[Aim A]: Copy the passage about pilots and in-flight audio word for word, everything from "Nearly all the" down to "does happen, folks.".
[Aim B]: Pick up the passage about pilots and in-flight audio after its last sentence and keep writing it.

[Text extract]:
________________

After sorting through lots of acronyms (EFIS, IFR) and learning what “instrument meteorological conditions” are (e.g., flying in dense fog and having to navigate by something other than sight, which is apparently the only situation in which one user wouldn’t be listening to something for entertainment), I began to see a trend emerge among the pilots: They liked leisure listening but thought the available options for doing so were annoying. The short of it is, air traffic control still has to buzz in to an aircraft, halting whatever other audio might be playing, and this muting is either the default setting for the plane’s audio system or its only one. The audio cutting out is, of course, a pragmatically safe feature, but unfortunately for one user, it had a habit of cutting out “every time I want to sing along with Waylon.”

Nearly all the users were discussing non-spoken-word audio (though someone did proclaim “Coast to Coast AM, baby!”), but a lone user named “rwellner98” mentioned pulling out podcasts on cross-country flights. So, it does happen, folks.

________________

[Extracted material]:
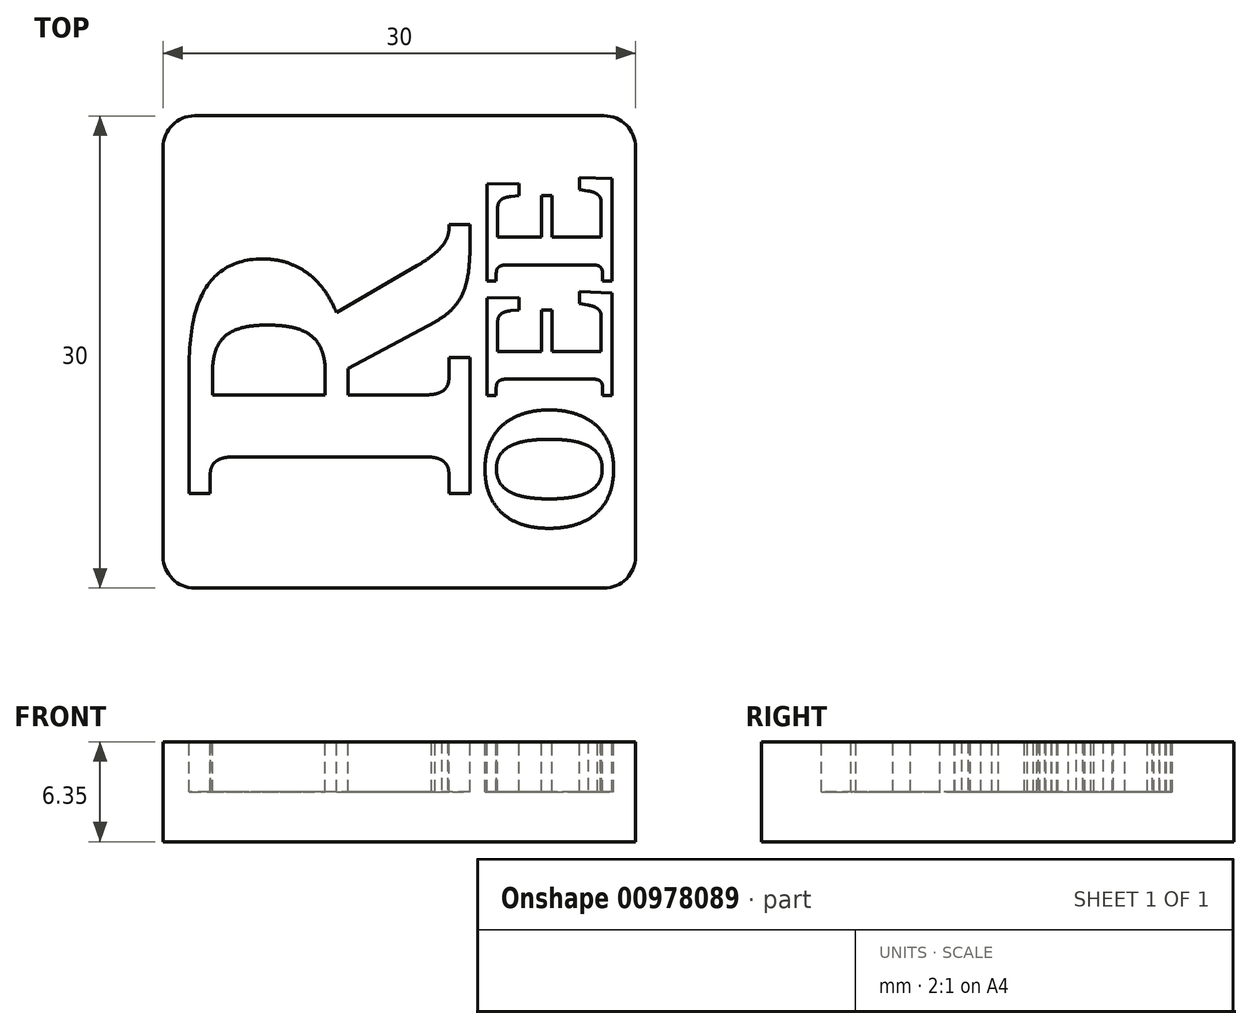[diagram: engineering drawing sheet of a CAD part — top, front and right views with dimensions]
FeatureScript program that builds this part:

________________

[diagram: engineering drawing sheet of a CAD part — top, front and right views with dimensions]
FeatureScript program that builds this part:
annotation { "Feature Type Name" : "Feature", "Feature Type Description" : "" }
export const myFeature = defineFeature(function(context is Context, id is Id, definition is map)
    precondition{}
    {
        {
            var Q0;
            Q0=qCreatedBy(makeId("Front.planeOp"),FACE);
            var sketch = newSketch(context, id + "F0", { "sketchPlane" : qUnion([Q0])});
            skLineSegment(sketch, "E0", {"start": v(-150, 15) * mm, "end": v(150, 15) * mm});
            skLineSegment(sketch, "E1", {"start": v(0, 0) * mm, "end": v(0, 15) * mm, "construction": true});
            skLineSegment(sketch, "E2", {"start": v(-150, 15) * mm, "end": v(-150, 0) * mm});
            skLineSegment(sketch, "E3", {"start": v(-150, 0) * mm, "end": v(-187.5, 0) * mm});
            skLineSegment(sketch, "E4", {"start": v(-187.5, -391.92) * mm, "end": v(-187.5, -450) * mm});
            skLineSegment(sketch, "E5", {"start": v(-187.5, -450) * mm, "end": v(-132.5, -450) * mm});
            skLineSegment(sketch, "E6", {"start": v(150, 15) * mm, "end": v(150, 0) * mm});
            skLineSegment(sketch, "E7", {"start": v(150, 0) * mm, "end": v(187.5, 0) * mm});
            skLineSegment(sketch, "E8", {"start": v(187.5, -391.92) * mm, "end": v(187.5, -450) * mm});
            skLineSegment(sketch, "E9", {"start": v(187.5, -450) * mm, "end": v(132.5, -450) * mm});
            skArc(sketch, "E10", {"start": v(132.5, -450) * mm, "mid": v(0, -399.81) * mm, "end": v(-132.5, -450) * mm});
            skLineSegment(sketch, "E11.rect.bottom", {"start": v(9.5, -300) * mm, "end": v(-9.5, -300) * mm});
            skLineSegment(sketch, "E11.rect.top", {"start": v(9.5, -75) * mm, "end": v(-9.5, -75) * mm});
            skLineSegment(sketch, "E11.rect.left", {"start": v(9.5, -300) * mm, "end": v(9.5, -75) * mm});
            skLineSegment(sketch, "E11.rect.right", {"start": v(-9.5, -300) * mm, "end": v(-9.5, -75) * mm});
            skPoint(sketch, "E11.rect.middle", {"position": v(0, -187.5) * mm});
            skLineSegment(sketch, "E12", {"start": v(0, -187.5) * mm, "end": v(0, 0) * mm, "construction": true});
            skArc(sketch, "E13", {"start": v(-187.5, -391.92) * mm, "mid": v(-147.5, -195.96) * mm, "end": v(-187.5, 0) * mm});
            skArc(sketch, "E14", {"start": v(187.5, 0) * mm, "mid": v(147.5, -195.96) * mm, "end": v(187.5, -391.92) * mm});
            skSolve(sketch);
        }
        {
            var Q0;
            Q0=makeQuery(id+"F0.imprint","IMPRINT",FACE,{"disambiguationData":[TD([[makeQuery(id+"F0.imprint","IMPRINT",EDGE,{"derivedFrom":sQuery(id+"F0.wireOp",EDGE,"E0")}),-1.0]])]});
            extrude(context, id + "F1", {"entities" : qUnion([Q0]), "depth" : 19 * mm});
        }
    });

________________

[Task response A]:
Nearly all the users were discussing non-spoken-word audio (though someone did proclaim “Coast to Coast AM, baby!”), but a lone user named “rwellner98” mentioned pulling out podcasts on cross-country flights. So, it does happen, folks.

[Task response B]:
By the looks of many of the profile pictures, these pilots primarily identified with flying personal planes, so these weren’t summaries of commercial flights; rwellner98’s profile picture in particular is a smallish propeller-nosed plane, like Snuffy from the terrifyingly animated show Jay Jay the Jet Plane. And honestly, whew. I’m paying you to hold me up in the sky, so please, my guy, keep your ears on the scanner.

AND I’M YOUR HOST… GLYNN WASHINGTON.
  When Glynn Washington, host of the narrative podcast Snap Judgment, speaks, he does nothing less than grab your attention. If you happen to drift off while listening, as humans are apt to do from time to time, but you then hear Washington say, “BAM!” or that he’s sure that “you,” with penetrating emphasis, would be interested in a particular story he wants to tell, it pulls you right back. The tone of his voice sounds genuine, like he really believes what he’s saying, as though any excitement is coming from him, not from a script.

Here’s another example: Portrait mode on iPhones pretty much always makes me cringe, partially because it doesn’t work well and partially because it reminds me of this TikTok trend. Yet, Washington can use it, and with the confidence and earnestness he puts out there, in my opinion, even semi-meme-ified visual effects feel fresh.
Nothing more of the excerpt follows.